# Snuggling + Biting ??



## erinaceidae (Feb 6, 2014)

My Hedgehog's name is Udo, He's second hand and 1yr old. He is still dropping quills.
He likes to snuggle, and when I put him back he sits in the corner and appears to sulk. 
He will only eat his cat food; he won't eat veggies, fruit, or grubs. I've been holding him daily since I got him because I'm keen on developing a strong bond. He is my first hedgehog and his behavior seems odd in comparison to what I've read. 

I would REALLY like some help!


----------



## phoenix1964 (Jan 23, 2014)

Mine isn't interested in those things either! She goes nuts on hare cat food though. I read on the forum that one of the owners hedgie likes lettuce. I am going to try that!


----------



## Annie&Tibbers (Apr 16, 2013)

Welcome to the forum! If you haven't seen it, check out this lovely care-guide.

When you say "dropping quills"... is he going through a really light adult-quilling (final colours coming in, you can see new quills growing)? Or only a few quills a month? Or something else? The first two are normal, but otherwise steady quill-loss can be indications of a health problem.

Kinda awesome that he sulks when cuddle-time is over! But quick check: is his cage warm? Does he have dark places to hide?

Not all hedgehogs like treats. That's fine.


----------



## erinaceidae (Feb 6, 2014)

Its he will drop maybe 2 or 3 quills while I have him out, I can see some new ones growing in. That's another thing, he only wants to snuggle while he's out. If I put him on the floor to run around he just finds a corner and lies down. He's not overweight so it's not fatigue. Maybe it's just his personality? 

I read that lettuce isn't appropriate but I think I might try watermelon again. I want to be sure he gets the right nutrition in his diet..


----------



## Annie&Tibbers (Apr 16, 2013)

Sounds like he's a snuggly hedgehog, not an explorer. That's fine!


----------



## Abbylee (Oct 9, 2013)

> I read that lettuce isn't appropriate but I think I might try watermelon again. I want to be sure he gets the right nutrition in his diet..

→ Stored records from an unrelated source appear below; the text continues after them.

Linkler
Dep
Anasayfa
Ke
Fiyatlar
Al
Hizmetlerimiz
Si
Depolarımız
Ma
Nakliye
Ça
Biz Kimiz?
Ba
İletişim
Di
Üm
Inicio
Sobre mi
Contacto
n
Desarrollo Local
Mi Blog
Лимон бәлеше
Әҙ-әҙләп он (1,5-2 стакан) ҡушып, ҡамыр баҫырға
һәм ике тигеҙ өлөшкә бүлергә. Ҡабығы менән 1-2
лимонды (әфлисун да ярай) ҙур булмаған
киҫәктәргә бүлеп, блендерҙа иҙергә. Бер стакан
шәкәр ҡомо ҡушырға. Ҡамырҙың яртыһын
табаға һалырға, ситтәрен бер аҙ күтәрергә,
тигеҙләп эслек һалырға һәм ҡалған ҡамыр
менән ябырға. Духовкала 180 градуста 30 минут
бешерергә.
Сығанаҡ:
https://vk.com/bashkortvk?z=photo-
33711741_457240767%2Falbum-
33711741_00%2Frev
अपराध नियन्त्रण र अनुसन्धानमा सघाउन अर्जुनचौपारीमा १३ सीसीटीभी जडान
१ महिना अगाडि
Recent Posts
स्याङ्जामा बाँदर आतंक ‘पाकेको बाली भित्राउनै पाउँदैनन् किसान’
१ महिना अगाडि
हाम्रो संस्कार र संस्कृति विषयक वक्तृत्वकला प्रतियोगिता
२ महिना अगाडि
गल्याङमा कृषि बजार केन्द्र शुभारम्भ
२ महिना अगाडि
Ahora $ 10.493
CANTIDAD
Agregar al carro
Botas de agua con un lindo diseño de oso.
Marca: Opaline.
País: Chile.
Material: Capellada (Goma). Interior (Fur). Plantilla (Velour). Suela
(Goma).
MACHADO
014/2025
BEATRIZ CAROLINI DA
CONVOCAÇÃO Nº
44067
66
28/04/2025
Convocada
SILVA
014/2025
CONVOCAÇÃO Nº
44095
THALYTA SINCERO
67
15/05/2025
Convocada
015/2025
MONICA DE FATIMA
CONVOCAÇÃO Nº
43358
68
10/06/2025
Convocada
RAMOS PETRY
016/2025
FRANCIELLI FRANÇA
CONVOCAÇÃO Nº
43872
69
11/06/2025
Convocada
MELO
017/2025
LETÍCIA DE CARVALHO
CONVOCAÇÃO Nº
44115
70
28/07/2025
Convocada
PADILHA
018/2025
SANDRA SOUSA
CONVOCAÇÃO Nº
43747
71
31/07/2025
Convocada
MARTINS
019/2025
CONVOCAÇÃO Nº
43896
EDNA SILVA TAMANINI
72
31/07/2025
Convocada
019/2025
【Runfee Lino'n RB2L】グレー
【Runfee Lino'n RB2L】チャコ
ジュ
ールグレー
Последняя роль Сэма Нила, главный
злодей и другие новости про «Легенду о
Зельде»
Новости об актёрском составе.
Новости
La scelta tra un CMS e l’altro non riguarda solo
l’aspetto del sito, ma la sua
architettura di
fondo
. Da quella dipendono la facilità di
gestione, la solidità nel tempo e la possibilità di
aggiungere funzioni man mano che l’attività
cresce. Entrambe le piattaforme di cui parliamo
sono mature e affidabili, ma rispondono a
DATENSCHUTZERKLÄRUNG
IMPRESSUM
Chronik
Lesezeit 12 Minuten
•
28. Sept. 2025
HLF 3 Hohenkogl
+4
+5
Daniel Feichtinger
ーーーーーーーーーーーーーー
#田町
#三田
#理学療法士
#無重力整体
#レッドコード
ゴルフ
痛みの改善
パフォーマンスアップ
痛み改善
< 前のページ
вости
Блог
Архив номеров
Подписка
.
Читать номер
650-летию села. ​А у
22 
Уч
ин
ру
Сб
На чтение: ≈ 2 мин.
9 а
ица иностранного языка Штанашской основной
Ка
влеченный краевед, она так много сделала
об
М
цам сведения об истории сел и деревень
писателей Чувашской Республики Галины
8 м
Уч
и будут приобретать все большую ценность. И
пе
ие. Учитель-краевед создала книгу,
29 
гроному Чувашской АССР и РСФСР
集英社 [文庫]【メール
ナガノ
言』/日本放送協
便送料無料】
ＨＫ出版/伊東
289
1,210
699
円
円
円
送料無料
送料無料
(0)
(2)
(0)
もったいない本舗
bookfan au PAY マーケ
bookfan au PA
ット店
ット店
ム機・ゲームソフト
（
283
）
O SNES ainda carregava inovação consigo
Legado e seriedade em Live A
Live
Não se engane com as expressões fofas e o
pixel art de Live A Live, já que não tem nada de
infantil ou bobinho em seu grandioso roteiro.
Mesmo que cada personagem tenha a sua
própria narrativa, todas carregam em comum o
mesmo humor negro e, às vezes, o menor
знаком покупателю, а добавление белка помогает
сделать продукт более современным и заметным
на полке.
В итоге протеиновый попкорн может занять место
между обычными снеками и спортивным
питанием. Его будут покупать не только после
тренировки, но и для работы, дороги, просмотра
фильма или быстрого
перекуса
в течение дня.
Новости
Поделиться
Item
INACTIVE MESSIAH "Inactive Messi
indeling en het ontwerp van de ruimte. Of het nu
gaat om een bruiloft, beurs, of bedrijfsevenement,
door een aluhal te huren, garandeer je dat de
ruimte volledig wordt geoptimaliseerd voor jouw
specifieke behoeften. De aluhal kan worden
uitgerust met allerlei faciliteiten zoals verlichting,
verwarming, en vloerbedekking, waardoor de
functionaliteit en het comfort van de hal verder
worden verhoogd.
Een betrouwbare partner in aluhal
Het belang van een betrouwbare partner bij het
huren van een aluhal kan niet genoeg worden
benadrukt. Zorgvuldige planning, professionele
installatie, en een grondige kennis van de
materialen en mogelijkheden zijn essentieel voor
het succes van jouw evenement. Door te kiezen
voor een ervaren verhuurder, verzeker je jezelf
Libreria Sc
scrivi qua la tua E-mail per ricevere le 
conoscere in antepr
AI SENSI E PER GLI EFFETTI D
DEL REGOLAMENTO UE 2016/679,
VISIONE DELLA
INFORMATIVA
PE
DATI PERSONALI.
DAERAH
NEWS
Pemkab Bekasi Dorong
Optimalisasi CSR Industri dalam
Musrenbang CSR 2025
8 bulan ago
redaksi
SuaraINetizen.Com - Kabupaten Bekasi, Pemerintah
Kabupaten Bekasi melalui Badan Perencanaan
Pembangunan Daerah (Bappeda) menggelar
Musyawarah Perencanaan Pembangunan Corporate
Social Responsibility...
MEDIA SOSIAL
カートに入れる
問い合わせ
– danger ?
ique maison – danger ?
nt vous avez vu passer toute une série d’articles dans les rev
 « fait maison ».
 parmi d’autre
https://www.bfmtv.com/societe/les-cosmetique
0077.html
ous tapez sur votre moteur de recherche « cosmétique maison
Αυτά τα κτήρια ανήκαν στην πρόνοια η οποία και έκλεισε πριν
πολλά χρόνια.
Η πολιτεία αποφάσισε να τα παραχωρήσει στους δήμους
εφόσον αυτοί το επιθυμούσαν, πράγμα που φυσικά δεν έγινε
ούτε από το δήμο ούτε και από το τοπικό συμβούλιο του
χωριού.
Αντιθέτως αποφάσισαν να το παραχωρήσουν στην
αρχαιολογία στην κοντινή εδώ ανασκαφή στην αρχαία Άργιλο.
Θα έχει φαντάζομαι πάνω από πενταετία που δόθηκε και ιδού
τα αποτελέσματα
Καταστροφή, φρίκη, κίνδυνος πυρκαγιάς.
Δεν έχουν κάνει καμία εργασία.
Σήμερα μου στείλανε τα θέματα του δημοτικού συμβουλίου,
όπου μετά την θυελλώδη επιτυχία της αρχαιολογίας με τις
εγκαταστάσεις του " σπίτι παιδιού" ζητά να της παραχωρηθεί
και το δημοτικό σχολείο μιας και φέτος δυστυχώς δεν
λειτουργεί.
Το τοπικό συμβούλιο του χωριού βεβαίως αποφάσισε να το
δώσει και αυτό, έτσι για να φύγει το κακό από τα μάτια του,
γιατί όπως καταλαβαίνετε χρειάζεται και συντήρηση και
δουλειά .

It's not necessarily a bad thing if your hedgie doesn't eat fruits and veggies at all. As long as you have appropriate cat food and some mealies, your hedgie will be just fine!  But variety and treats are always good, too. My hog only eats cat food and mealies lol


----------



## phoenix1964 (Jan 23, 2014)

I think we got our hedgies from the same mommy! Mine does not run around and explore that much either when I put her down for playtime, especially in the evening. She seems to like earlier playtime better, then she will run through her tubes and all around her playpen. I posted on here the other day my girl went absolutely berserkers over cooked cauliflower! Never seen her act like that!


----------